▶ [What is expected]: Where an entry contains a picture, omit the picture and repeat the rest exactly.
::::::::::
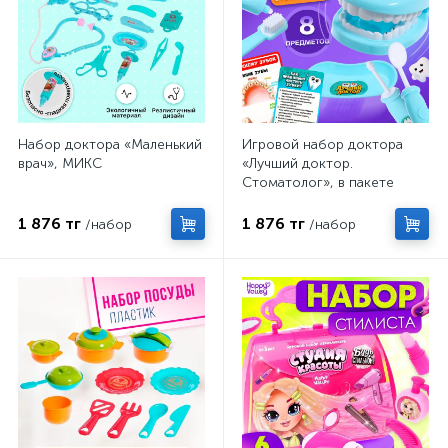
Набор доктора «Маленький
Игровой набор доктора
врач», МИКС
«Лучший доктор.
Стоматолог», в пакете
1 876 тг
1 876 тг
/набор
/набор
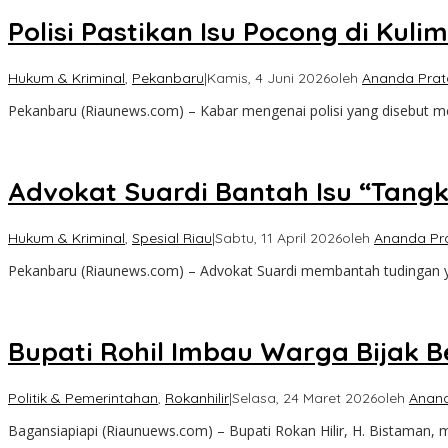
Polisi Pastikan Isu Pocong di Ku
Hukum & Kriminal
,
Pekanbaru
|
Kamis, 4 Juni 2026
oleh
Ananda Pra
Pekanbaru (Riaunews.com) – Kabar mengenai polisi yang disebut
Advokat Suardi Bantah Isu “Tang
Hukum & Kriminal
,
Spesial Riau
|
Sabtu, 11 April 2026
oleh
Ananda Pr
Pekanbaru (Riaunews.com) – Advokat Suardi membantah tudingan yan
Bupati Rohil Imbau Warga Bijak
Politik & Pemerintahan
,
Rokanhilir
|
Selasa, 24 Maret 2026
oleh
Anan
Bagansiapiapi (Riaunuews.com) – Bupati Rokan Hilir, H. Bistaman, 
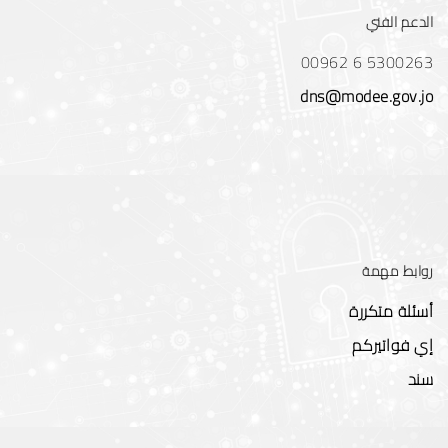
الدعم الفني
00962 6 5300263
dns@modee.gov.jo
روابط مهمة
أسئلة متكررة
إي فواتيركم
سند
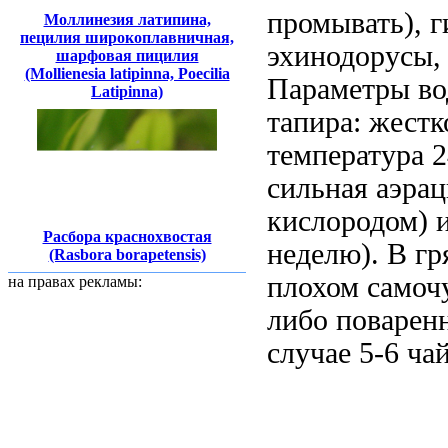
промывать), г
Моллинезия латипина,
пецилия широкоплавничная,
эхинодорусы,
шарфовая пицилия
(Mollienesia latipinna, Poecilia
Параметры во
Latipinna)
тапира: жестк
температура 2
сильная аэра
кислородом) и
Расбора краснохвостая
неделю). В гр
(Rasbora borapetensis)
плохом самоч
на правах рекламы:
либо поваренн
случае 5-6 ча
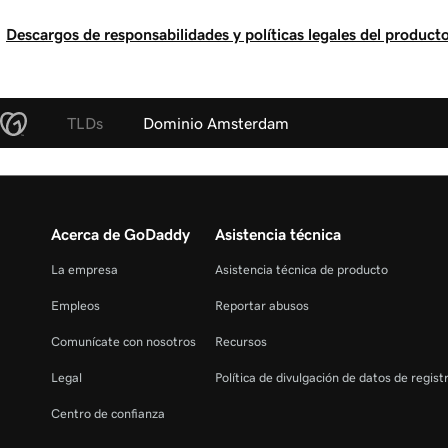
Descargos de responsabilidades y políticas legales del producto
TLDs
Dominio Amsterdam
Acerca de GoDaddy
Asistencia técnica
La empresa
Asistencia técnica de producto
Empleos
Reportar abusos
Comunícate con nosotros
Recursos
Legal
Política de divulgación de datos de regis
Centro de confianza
::::::::::
▶ [Exercise output]:
Набор доктора «Маленький
Игровой набор доктора
врач», МИКС
«Лучший доктор.
Стоматолог», в пакете
1 876 тг
1 876 тг
/набор
/набор
Polisi Pastikan Isu Pocong di Ku
Hukum & Kriminal
,
Pekanbaru
|
Kamis, 4 Juni 2026
oleh
Ananda Pra
Pekanbaru (Riaunews.com) – Kabar mengenai polisi yang disebut
Advokat Suardi Bantah Isu “Tang
Hukum & Kriminal
,
Spesial Riau
|
Sabtu, 11 April 2026
oleh
Ananda Pr
Pekanbaru (Riaunews.com) – Advokat Suardi membantah tudingan yan
Bupati Rohil Imbau Warga Bijak
Politik & Pemerintahan
,
Rokanhilir
|
Selasa, 24 Maret 2026
oleh
Anan
Bagansiapiapi (Riaunuews.com) – Bupati Rokan Hilir, H. Bistaman, 
الدعم الفني
00962 6 5300263
dns@modee.gov.jo
روابط مهمة
أسئلة متكررة
إي فواتيركم
سند
промывать), г
Моллинезия латипина,
пецилия широкоплавничная,
эхинодорусы,
шарфовая пицилия
(Mollienesia latipinna, Poecilia
Параметры во
Latipinna)
тапира: жестк
температура 2
сильная аэра
кислородом) и
Расбора краснохвостая
неделю). В гр
(Rasbora borapetensis)
плохом самоч
на правах рекламы:
либо поваренн
случае 5-6 ча
Descargos de responsabilidades y políticas legales del producto
TLDs
Dominio Amsterdam
Acerca de GoDaddy
Asistencia técnica
La empresa
Asistencia técnica de producto
Empleos
Reportar abusos
Comunícate con nosotros
Recursos
Legal
Política de divulgación de datos de regis
Centro de confianza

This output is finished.